You can see more details about this on our sheet metal bending and forming guidelines page.
Insufficient Bend Relief
Bend relief essentially refers to having enough space for the bend to occur without distorting or tearing the material. We have a complete guide to designing bend reliefs.
You can create relief by adding notches to your design, or by moving the bend location itself.
The total recommended bend relief depth (or bend relief space) should equal to Material thickness + effective bend radius +.020”. You can find the Recommended Relief Depth by stock thickness on each material info page.
The total relief depth is measured from the outside of the flange.

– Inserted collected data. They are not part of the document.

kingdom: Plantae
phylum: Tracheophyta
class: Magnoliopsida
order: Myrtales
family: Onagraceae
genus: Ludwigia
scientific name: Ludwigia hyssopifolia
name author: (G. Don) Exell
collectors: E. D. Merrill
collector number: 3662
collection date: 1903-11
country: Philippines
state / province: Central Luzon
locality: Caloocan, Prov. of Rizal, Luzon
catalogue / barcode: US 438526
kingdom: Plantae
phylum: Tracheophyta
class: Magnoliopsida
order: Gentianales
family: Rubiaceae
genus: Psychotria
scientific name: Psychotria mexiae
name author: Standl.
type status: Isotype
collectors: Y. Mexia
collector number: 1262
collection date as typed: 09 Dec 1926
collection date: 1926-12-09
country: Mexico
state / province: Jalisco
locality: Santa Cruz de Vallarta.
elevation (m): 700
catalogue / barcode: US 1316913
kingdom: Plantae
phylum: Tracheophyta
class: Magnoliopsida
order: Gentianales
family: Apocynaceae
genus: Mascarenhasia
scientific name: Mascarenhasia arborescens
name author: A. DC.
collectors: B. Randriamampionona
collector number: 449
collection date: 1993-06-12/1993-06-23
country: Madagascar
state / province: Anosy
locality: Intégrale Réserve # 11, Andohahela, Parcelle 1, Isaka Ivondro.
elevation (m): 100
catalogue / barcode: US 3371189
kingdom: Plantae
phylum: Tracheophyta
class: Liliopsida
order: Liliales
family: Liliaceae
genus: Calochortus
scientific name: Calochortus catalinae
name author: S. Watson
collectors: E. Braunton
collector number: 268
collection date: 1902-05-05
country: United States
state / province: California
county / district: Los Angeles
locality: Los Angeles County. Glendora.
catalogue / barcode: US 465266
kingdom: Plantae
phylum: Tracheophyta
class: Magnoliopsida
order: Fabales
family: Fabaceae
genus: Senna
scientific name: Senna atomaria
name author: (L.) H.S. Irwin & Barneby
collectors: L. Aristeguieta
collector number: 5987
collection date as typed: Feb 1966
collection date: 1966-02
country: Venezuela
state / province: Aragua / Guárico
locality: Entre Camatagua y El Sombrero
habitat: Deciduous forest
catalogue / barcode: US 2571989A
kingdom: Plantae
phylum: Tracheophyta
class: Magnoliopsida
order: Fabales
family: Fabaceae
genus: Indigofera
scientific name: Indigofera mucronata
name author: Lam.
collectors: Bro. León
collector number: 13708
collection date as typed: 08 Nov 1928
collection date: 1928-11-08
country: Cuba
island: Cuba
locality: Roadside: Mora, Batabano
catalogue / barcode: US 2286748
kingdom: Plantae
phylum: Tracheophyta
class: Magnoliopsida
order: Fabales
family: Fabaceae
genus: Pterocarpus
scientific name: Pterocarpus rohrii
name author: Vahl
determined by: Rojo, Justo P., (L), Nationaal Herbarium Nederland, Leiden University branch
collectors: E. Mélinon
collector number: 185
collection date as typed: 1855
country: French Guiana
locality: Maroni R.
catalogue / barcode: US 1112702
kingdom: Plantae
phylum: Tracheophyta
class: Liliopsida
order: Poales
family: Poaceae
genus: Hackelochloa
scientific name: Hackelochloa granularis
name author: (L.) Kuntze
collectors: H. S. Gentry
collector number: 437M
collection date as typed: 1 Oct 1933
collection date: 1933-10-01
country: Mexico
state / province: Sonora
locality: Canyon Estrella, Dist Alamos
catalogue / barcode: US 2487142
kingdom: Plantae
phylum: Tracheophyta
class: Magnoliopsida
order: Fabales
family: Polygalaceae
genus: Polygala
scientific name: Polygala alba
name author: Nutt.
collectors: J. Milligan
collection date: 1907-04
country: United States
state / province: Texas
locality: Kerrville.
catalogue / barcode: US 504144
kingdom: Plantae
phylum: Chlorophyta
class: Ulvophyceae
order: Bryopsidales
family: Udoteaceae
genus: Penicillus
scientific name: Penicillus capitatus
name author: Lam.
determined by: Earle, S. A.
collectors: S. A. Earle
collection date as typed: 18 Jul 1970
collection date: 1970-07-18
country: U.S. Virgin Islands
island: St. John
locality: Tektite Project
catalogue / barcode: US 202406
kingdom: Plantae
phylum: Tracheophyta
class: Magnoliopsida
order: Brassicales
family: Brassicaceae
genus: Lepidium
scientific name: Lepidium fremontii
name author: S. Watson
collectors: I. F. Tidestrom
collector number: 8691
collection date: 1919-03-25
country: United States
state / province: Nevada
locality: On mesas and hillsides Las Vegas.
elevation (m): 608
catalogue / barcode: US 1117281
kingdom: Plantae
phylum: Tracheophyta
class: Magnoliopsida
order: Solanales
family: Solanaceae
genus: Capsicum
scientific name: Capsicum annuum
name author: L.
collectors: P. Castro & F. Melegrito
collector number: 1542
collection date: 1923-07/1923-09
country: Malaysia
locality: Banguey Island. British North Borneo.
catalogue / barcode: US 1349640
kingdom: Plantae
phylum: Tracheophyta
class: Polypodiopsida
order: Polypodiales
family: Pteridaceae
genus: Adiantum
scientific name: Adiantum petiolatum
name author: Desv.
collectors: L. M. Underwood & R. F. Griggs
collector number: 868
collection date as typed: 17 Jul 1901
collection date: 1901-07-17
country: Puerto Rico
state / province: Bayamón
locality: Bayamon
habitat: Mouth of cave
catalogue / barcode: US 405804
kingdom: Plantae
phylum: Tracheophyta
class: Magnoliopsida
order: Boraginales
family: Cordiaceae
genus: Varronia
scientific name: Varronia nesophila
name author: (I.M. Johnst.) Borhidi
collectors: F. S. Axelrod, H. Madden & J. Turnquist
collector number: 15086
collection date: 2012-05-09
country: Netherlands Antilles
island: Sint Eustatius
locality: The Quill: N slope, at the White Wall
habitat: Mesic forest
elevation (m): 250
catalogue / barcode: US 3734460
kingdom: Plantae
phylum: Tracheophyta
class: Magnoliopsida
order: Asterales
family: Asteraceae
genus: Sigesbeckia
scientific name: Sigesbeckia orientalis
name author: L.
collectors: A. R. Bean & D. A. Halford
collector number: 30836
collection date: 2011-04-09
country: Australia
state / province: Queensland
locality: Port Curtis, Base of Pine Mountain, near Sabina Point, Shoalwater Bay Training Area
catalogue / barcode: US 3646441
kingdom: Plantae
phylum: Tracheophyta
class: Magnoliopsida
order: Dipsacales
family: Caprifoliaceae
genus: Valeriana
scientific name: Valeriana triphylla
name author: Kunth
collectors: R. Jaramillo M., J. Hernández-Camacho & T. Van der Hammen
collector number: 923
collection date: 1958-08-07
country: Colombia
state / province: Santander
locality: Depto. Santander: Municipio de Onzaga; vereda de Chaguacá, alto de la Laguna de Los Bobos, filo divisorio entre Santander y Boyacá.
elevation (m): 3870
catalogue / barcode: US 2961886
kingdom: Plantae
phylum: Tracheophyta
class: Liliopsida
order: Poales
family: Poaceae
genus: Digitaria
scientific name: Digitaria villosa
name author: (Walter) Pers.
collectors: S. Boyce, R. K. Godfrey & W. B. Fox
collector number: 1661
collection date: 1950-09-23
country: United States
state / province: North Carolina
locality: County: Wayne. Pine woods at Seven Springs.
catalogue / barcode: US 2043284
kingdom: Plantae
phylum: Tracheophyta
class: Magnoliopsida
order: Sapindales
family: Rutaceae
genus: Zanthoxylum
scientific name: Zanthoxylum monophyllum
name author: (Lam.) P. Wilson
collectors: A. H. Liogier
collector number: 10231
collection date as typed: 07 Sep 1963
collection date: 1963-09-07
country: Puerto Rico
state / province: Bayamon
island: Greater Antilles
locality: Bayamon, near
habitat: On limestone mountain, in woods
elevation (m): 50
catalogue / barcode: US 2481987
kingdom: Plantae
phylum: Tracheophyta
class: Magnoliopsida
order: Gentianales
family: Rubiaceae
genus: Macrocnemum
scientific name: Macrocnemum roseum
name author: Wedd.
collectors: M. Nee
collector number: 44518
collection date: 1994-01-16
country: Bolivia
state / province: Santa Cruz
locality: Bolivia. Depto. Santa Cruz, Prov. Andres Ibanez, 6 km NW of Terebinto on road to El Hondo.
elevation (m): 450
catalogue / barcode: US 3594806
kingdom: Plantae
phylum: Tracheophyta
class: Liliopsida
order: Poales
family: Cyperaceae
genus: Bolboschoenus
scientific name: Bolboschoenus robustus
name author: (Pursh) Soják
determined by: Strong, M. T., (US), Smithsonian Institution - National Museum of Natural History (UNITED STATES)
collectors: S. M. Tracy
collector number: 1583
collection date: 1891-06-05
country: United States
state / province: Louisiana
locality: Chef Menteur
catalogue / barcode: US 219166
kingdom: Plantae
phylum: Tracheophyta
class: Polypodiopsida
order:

On a flat pattern, this is measured as the material thickness above the bend location line. The bend location line should mark the center of the bend.
If a part does not not have sufficient space for the bend operation, you can add a notch or circle relief. These notches allow for less stress on the inner radii of the flanges, and will help keep the corners of the bends from interfering with the base material.
Making It Work
Congratulations! You now know the most common design sticking points and have a cheat sheet for surviving the DFM gauntlet! When you’re ready to make use of SendCutSend’s laser cutting service again, your production run is sure to pass with flying colors.